UNIBA is also involved as affiliated entity in Spoke 8 “In-Silico Medicine & Omics Data” with the activities of prof Picardi. On the In-Silico Medicine side, Spoke 8 aims at categorize the use of In Silico Trials technologies to reduce, refine, or replace in vitro, in vivo, or human experiments by using a taxonomy introduced for methods alternative to animal experimentation. Human experimentation is the most ambitious target for In Silico Trials, with a growing difficulty going from the refinement of clinical trials to their reduction, and last to their replacement. On the Omics Data
side, Spoke 8 aims to provide a full proof-of-concept of data production, storage, and analysis, and to investigate drug-target interaction to improve diagnoses and therapies in different pathological conditions (e.g., oncology, neurodegenerative diseases, neurodevelopmental disorders, etc.). Through collaboration with clinics and hospitals, the spoke aims to build a complete pipeline for omics data management and analysis.

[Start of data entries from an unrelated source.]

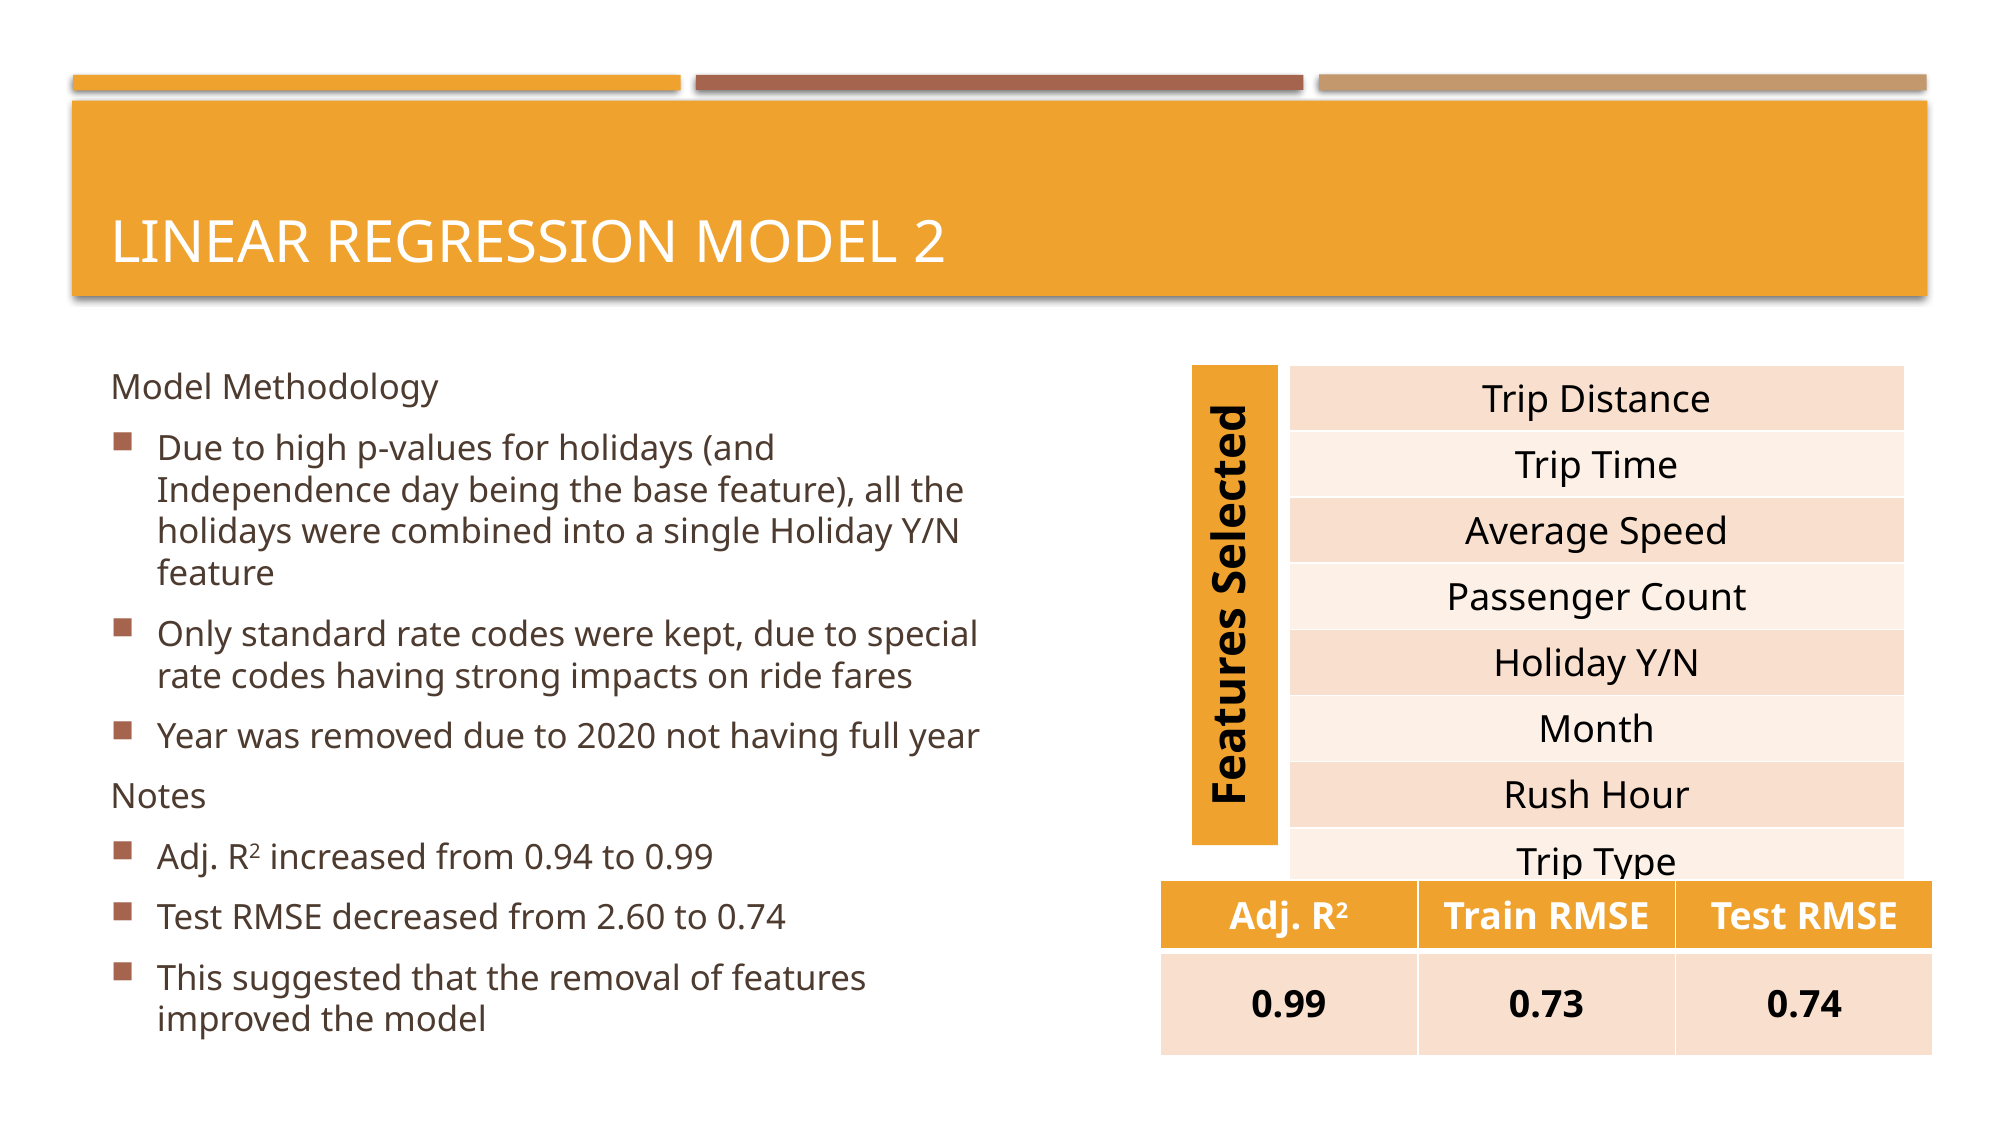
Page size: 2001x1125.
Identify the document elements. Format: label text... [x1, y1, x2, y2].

table_cell Average Speed [1290, 498, 1904, 562]
table_cell 0.74 [1676, 954, 1932, 1055]
table_cell Passenger Count [1290, 564, 1904, 629]
table_cell 0.73 [1419, 954, 1675, 1055]
table_cell Month [1290, 696, 1904, 761]
table_header Train RMSE [1419, 881, 1675, 948]
table_cell Trip Time [1290, 432, 1904, 496]
text_box Model Methodology Due to high p-values for holidays (and Independence day being the base feature), all the holidays were combined into a single Holiday Y/N feature Only standard rate codes were kept, due to special rate codes having strong impacts on ride fares Year was removed due to 2020 not having full year Notes Adj. R2 increased from 0.94 to 0.99 Test RMSE decreased from 2.60 to 0.74 This suggested that the removal of features improved the model [95, 357, 1000, 1093]
text_box Features Selected [1192, 365, 1278, 846]
table_header Test RMSE [1676, 881, 1932, 948]
table_cell Trip Type [1290, 829, 1904, 879]
table_cell 0.99 [1161, 954, 1417, 1055]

UNIBA is also involved as affiliated entity in Spoke 10 "Quantum Computing” with the activities of Prof. Paolo Facchi. Spoke 10 deals with the exploitation of Quantum Computing technology for radical transformations of industrial applications by means of the resolution of complex problems in the field of optimization, simulation and machine learning. First of all, Spoke 10 wants to identify quantum algorithms characterized by a speedup compared with the corresponding classical algorithm. Working on this kind of software applications, eventually using different hardware approaches (e.g. Gate Model Quantum Computing, Quantum Annealer), could accelerate quantum solutions
industrialization. Moreover Spoke 10 wants to use the quantum approach to perform calculations on state-of-the-art classical computers (quantum- inspired algorithms, emulators, tensor network computations) in order to gain significant benefits in terms of algorithms efficiency without using a quantum hardware. The challenge is to redesign and redevelop existing algorithms in the quantum environment from different points of view: programming language, middleware platforms connecting quantum solutions to hardware and the usable toolkits for developers.